The BHL community has already come together to build the world’s largest open access digital library for biodiversity literature and archives. BHL is a vital knowledge repository containing over 500 years of media, text, and data, about Life on Earth. In the process of liberating content from physical materials, we have learned more about how valuable the data, born in literature, can be to supporting life on a sustainable planet.
BHL’s value should not only be measured by the content it has to offer the world. BHL’s global collective of naturalists, academic scholars, scientific researchers, librarians, information architects, and web developers represent a community that is diverse, deeply knowledgeable, and committed to BHL’s goal to provide “free, worldwide access to knowledge about life on Earth.” [1] BHL Staff are both data curators and generators; creating metadata, imaging collections, and sharing untold stories on the web. Together, with Wikimedians, universal bioliteracy isn’t just a dream, it can become our shared reality.
The need for the global biodiversity community and its disparate data silos to unify and build a biodiversity knowledge graph rich in human and machine-curated interlinkages has never been greater. It is the missing “technical infrastructure” sought after by climate policymakers, national governments, and intergovernmental organizations. Converting BHL’s dark data into 5-star linked open data that can be shared widely, improved upon, and made actionable is BHL’s current challenge.
“If we want to address the big challenges we face around the future of land use, conservation, climate change, food security, and health, we need efficient ways to bring together all the data capable of helping us understand the changing state of the world and the essential role that biodiversity plays at all scales.” Donald Hobern, Former Executive Secretary of GBIF. [2]
Dr.
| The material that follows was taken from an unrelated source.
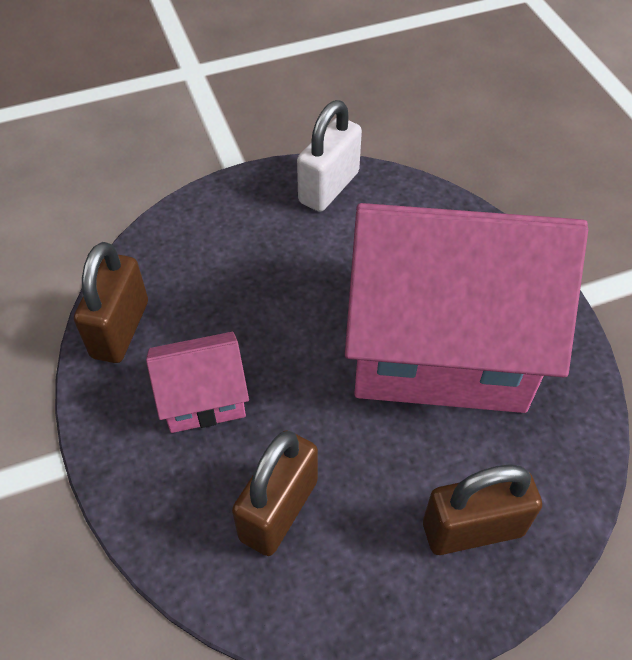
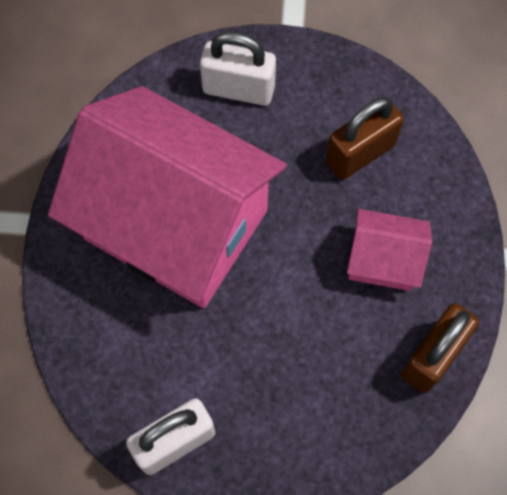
camera: 155 degrees left, 15 degrees up
(472, 529) = (238, 89): brown padlock -> white padlock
Rod Page has advocated that we link together the diverse sources of biodiversity data into what he coins the “biodiversity knowledge graph" [3] (Appendix 2: Interviews). In a recent paper, Dr. Page makes the case for Wikidata as the “logical venue for a global database of taxonomic literature, the so-called “bibliography of life.”
“It not only benefits from a community of active editors, it piggy backs on the remarkable fact that taxonomy is the only discipline to have its own Wikimedia Foundation project (Wikispecies). Consequently, a large number of taxonomic works and their authors already exist in Wikidata.” [4]
To further bolster Page’s argument, the number of global biodiversity databases contributing their identifiers to Wikidata is large, and growing — Wikidata’s Query Service returns over 1300 biodiversity databases and catalogs interlinking their records with Wikidata – a global biodiversity hub indeed.
There is much work to do to unlock, normalize, and semantically enrich the data present in BHL’s corpus but, with the help of a global movement of Wikimedians, this work does not have to fall on the shoulders of “a relatively small cadre of information professionals” [5]. Demand for BHL’s data is growing. Whether BHL actively participates in this work or not, it is already underway. BHL’s main data outputs are already openly available. Bots and Wikimedians like user Fae, Ambrosia10, Rdmpage, Uncommon_fritillary, Magnus_Manske, and many others are bulk-loading BHL’s data into the Wikimedia ecosystem.
As a major data consumer and provider, BHL’s data should be measured against Berners-Lee’s 5-star rating scheme, pushed into the Wikimedia ecosystem, and interwoven into the growing global web of data. Integrating better quality BHL data into Wikimedia will also fulfill BHL’s commitments to the Bouchout Declaration, signed in 2014 to:
“promote free and open access to data and information about biodiversity by people and computers and to bring about an inclusive and shared knowledge management infrastructure that will allow our society to respond more effectively to the challenges of the present and future.” [6]
Wikimedia is a shared information infrastructure that can proliferate the Biodiversity Heritage Library's data-rich collection beyond its repository. By transforming BHL's dark data into 5-star linked open data, BHL can realize its goal to become "the most comprehensive, reliable, and reputable" resource to support global challenges.
The challenges ahead will require the BHL community to act strategically and pursue new capacity-building partnerships. To overcome the digital constraints of legacy or missing metadata, prohibitive paywalls, data silos, and proprietary software and formats, BHL needs to extend beyond digitization and curation efforts within its siloed data ecosystem to bridge knowledge gaps and set biodiversity knowledge truly free.